Thyroid Storm (Thyrotoxic Crisis)
Thyroid storm is a life-threatening emergency with mortality 10-30% even with treatment. It is precipitated by stress, infection, surgery, or iodine load in a thyrotoxic patient.
Features: Hyperpyrexia (>40°C), severe tachycardia, cardiac arrhythmias (AF), CHF, altered consciousness, vomiting, diarrhea, jaundice.

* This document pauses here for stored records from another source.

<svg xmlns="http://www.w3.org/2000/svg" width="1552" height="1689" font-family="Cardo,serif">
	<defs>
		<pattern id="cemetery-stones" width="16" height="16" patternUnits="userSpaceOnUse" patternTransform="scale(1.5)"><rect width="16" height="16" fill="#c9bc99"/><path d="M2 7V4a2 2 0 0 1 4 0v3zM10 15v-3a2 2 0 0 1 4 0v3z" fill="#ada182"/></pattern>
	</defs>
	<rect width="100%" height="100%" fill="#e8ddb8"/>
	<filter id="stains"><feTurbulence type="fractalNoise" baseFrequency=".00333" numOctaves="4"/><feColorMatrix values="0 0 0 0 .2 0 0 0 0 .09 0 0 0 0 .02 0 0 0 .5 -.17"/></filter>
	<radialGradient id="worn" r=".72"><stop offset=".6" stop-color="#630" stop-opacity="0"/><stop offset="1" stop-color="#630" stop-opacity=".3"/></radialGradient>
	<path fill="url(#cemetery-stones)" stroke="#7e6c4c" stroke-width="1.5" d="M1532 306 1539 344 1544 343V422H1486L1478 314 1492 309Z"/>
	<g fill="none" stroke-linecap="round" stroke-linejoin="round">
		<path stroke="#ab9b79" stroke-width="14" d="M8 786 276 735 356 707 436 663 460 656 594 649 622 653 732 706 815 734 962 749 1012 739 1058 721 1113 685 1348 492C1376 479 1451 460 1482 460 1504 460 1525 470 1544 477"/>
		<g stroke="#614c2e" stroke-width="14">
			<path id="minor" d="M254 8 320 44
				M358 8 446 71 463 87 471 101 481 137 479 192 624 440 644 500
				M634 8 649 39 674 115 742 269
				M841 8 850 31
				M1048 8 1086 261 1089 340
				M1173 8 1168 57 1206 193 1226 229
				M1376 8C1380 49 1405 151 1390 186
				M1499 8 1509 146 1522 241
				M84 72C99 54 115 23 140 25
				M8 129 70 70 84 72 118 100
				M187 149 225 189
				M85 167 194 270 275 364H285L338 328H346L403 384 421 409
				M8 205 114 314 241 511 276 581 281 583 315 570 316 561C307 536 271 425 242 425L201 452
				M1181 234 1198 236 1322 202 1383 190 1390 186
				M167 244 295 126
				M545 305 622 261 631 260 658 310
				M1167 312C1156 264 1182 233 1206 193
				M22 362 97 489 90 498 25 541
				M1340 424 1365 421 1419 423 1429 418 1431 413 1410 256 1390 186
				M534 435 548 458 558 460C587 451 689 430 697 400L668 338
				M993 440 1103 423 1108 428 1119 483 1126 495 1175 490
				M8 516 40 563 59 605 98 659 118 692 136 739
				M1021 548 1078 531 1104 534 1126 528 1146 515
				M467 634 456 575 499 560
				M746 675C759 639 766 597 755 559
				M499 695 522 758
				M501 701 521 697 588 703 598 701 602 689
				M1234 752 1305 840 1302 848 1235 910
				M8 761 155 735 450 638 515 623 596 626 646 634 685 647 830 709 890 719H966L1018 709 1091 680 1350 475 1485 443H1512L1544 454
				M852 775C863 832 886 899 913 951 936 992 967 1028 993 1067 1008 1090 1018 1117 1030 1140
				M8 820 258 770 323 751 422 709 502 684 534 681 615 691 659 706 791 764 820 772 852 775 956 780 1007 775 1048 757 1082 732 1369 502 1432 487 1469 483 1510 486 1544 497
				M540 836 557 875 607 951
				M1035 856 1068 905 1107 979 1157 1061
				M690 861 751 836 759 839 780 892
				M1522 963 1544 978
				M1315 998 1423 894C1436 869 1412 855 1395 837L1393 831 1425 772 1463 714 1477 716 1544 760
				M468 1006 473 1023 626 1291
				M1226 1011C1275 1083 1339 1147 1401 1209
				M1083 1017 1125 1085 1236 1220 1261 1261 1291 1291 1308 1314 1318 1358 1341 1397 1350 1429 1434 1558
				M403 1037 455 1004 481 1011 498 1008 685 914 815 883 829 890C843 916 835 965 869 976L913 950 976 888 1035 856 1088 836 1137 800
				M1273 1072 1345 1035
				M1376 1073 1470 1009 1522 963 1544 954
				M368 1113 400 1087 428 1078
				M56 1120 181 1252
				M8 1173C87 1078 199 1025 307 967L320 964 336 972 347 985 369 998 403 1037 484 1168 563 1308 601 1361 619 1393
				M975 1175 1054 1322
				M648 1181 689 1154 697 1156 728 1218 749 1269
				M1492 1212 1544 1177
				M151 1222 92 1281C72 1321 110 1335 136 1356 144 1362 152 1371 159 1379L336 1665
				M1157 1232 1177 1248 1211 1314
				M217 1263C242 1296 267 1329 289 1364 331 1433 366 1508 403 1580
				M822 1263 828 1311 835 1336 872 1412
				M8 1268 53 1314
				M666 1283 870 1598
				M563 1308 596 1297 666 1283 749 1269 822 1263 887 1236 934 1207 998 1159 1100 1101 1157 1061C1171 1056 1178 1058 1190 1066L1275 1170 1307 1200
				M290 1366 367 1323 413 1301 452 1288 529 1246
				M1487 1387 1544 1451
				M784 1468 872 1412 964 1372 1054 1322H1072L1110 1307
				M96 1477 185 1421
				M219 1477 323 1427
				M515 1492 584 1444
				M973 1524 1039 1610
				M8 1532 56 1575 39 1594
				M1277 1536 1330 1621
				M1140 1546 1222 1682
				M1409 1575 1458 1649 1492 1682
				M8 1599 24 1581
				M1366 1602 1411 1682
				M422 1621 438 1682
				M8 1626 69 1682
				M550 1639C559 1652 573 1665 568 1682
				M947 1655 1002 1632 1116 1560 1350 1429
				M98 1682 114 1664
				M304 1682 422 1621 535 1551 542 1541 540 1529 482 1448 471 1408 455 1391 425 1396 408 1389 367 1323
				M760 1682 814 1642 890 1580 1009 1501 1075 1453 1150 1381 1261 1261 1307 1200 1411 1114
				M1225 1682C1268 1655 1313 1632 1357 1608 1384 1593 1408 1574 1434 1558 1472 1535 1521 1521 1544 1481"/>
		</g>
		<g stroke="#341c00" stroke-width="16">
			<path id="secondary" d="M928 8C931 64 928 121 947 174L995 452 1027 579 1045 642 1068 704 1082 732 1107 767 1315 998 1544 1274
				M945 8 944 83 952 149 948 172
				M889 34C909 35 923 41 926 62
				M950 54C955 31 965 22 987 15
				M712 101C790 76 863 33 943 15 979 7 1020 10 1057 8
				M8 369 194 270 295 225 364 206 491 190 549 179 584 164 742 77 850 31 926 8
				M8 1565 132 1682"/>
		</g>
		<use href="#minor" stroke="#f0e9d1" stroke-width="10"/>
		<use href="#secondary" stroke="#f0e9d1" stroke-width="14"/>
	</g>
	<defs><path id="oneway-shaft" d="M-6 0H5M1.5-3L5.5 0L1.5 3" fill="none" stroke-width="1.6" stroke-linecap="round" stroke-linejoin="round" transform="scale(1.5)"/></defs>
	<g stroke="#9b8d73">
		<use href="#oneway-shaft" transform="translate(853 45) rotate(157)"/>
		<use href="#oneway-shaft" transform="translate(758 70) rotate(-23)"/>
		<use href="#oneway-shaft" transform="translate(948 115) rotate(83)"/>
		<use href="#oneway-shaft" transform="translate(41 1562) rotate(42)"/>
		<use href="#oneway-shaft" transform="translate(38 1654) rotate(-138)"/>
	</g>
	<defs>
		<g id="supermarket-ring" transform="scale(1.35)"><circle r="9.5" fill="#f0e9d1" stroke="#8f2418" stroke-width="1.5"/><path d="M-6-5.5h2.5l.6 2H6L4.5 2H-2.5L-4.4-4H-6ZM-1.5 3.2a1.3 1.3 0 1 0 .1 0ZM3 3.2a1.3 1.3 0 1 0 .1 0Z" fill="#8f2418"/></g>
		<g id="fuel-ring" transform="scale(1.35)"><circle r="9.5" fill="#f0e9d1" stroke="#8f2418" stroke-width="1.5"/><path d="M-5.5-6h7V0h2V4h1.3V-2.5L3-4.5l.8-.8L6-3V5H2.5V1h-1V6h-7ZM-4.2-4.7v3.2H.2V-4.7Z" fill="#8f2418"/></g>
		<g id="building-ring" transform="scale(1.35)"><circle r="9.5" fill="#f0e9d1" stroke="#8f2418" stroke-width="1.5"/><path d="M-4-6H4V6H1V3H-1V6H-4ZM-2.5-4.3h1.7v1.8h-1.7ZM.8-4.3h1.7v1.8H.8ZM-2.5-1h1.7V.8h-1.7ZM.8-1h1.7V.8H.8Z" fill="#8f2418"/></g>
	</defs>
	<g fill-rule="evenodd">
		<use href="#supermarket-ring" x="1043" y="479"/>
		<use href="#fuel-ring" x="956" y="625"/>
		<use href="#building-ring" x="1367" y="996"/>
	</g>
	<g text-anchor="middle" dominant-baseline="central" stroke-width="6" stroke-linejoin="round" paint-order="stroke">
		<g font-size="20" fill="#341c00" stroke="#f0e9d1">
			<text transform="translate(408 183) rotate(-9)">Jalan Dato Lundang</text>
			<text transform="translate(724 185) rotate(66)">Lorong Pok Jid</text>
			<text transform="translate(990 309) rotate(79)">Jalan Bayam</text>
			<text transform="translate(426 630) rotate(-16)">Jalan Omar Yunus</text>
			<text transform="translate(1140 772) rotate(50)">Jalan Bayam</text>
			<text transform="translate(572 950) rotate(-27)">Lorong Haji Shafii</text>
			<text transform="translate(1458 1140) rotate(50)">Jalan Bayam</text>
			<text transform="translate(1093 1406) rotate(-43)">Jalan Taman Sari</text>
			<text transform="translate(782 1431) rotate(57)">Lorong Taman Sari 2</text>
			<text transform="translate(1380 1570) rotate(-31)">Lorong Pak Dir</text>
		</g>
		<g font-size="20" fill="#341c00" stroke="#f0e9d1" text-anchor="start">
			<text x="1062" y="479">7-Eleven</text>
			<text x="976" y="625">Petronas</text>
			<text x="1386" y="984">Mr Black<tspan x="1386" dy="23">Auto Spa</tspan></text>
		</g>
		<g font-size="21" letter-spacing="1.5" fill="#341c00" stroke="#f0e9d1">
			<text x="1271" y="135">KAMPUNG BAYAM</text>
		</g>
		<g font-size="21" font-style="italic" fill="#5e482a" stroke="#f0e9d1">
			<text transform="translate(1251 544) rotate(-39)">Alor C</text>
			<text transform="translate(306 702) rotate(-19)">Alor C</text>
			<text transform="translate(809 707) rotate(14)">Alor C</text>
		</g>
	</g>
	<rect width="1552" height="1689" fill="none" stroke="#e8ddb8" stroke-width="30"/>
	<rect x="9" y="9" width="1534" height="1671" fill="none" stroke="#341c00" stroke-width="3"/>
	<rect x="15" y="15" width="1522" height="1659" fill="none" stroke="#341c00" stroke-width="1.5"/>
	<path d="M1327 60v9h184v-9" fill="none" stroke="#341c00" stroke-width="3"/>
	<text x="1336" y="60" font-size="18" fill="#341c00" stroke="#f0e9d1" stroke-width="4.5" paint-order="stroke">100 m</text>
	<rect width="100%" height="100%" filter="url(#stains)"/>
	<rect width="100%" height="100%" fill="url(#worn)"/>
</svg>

Treatment protocol ("Block and Replace"):
| Step | Drug | Role |
|---|
| 1. Block synthesis | PTU 500-1000 mg loading, then 200-250 mg every 4 hours (preferred over MMI in storm due to peripheral T4-T3 conversion block) | Inhibits new hormone synthesis AND blocks peripheral conversion |
| 2. Block release | Iodine (Lugol's 5-10 drops every 8 hours or SSKI) - MUST be given 1 hour after PTU | Inhibits hormone release (Wolf-Chaikoff effect) |
| 3. Block peripheral effects | Propranolol 60-80 mg orally every 4-6 hours or IV esmolol/propranolol | Reduces heart rate, tremor; blocks peripheral T4-T3 conversion |
| 4. Block adrenal crisis | Hydrocortisone 100 mg IV every 8 hours | Prevents relative adrenal insufficiency; inhibits T4-T3 conversion |
| 5. Supportive | Acetaminophen (NOT aspirin - displaces T4 from TBG), IV fluids, cooling blankets, treat precipitant | |
Specific role of propranolol in thyroid storm:
- IV propranolol 0.5-1 mg given slowly; oral 60-80 mg every 4-6 hours
- Controls the dangerous tachycardia and prevents arrhythmia-induced cardiac failure
- At the high doses used in thyroid storm, additionally reduces T3 levels by blocking 5'-deiodinase
- Esmolol (ultra-short-acting IV beta-1 blocker) used in ICU setting for precise rate control
- Beta-blockers are contraindicated if bronchospasm or decompensated heart failure - use diltiazem (CCB) as alternative in that case
Contraindications to beta-blockers in thyroid storm:
- Severe asthma / bronchospasm (relative) - use cardioselective BB (atenolol, metoprolol) with caution
- Decompensated heart failure with very low EF - relative; however, rate control may improve cardiac output
- Second/third degree heart block
- Cardiogenic shock
(Katzung's Basic and Clinical Pharmacology 16th Ed.; Harrison's Principles of Internal Medicine 22E)
References used: Katzung's Basic and Clinical Pharmacology 16th Edition (Chapters 38, 39); Harrison's Principles of Internal Medicine 22nd Edition (2025); Washington Manual of Medical Therapeutics; Goodman & Gilman's Pharmacological Basis of Therapeutics.